Your goal ::
Beginning at the line that holds "Parfait, on a", restate each line exactly through the final line of the records. Include both of those lines.

Source information ::
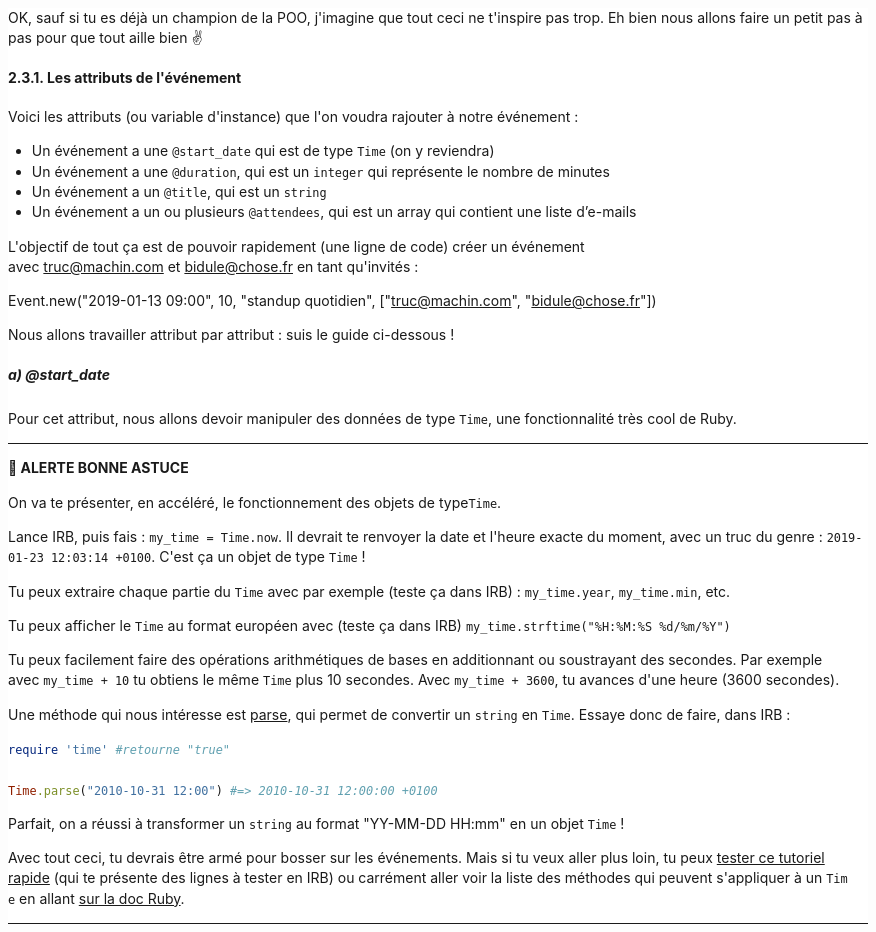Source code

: OK, sauf si tu es déjà un champion de la POO, j'imagine que tout ceci ne t'inspire pas trop. Eh bien nous allons faire un petit pas à pas pour que tout aille bien ✌

#### 2.3.1. Les attributs de l'événement

Voici les attributs (ou variable d'instance) que l'on voudra rajouter à notre événement :

-   Un événement a une `@start_date` qui est de type `Time` (on y reviendra)
-   Un événement a une `@duration`, qui est un `integer` qui représente le nombre de minutes
-   Un événement a un `@title`, qui est un `string`
-   Un événement a un ou plusieurs `@attendees`, qui est un array qui contient une liste d’e-mails

L'objectif de tout ça est de pouvoir rapidement (une ligne de code) créer un événement avec [truc@machin.com](mailto:truc@machin.com) et [bidule@chose.fr](mailto:bidule@chose.fr) en tant qu'invités :

Event.new("2019-01-13 09:00", 10, "standup quotidien", ["[truc@machin.com](mailto:truc@machin.com)", "[bidule@chose.fr](mailto:bidule@chose.fr)"])

Nous allons travailler attribut par attribut : suis le guide ci-dessous !

##### a) @start_date

Pour cet attribut, nous allons devoir manipuler des données de type `Time`, une fonctionnalité très cool de Ruby.

---

**🚀 ALERTE BONNE ASTUCE**

On va te présenter, en accéléré, le fonctionnement des objets de type`Time`.

Lance IRB, puis fais : `my_time = Time.now`. Il devrait te renvoyer la date et l'heure exacte du moment, avec un truc du genre : `2019-01-23 12:03:14 +0100`. C'est ça un objet de type `Time` !

Tu peux extraire chaque partie du `Time` avec par exemple (teste ça dans IRB) : `my_time.year`, `my_time.min`, etc.

Tu peux afficher le `Time` au format européen avec (teste ça dans IRB) `my_time.strftime("%H:%M:%S %d/%m/%Y")`

Tu peux facilement faire des opérations arithmétiques de bases en additionnant ou soustrayant des secondes. Par exemple avec `my_time + 10` tu obtiens le même `Time` plus 10 secondes. Avec `my_time + 3600`, tu avances d'une heure (3600 secondes).

Une méthode qui nous intéresse est [parse](https://ruby-doc.org/stdlib-2.6/libdoc/time/rdoc/Time.html#method-c-parse), qui permet de convertir un `string` en `Time`. Essaye donc de faire, dans IRB :

```ruby
require 'time' #retourne "true"

Time.parse("2010-10-31 12:00") #=> 2010-10-31 12:00:00 +0100
```

Parfait, on a réussi à transformer un `string` au format "YY-MM-DD HH:mm" en un objet `Time` !

Avec tout ceci, tu devrais être armé pour bosser sur les événements. Mais si tu veux aller plus loin, tu peux [tester ce tutoriel rapide](https://www.tutorialspoint.com/ruby/ruby_date_time.htm) (qui te présente des lignes à tester en IRB) ou carrément aller voir la liste des méthodes qui peuvent s'appliquer à un `Time` en allant [sur la doc Ruby](https://ruby-doc.org/stdlib-2.6/libdoc/time/rdoc/Time.html).

---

Exercise solution ::
Parfait, on a réussi à transformer un `string` au format "YY-MM-DD HH:mm" en un objet `Time` !

Avec tout ceci, tu devrais être armé pour bosser sur les événements. Mais si tu veux aller plus loin, tu peux [tester ce tutoriel rapide](https://www.tutorialspoint.com/ruby/ruby_date_time.htm) (qui te présente des lignes à tester en IRB) ou carrément aller voir la liste des méthodes qui peuvent s'appliquer à un `Time` en allant [sur la doc Ruby](https://ruby-doc.org/stdlib-2.6/libdoc/time/rdoc/Time.html).

---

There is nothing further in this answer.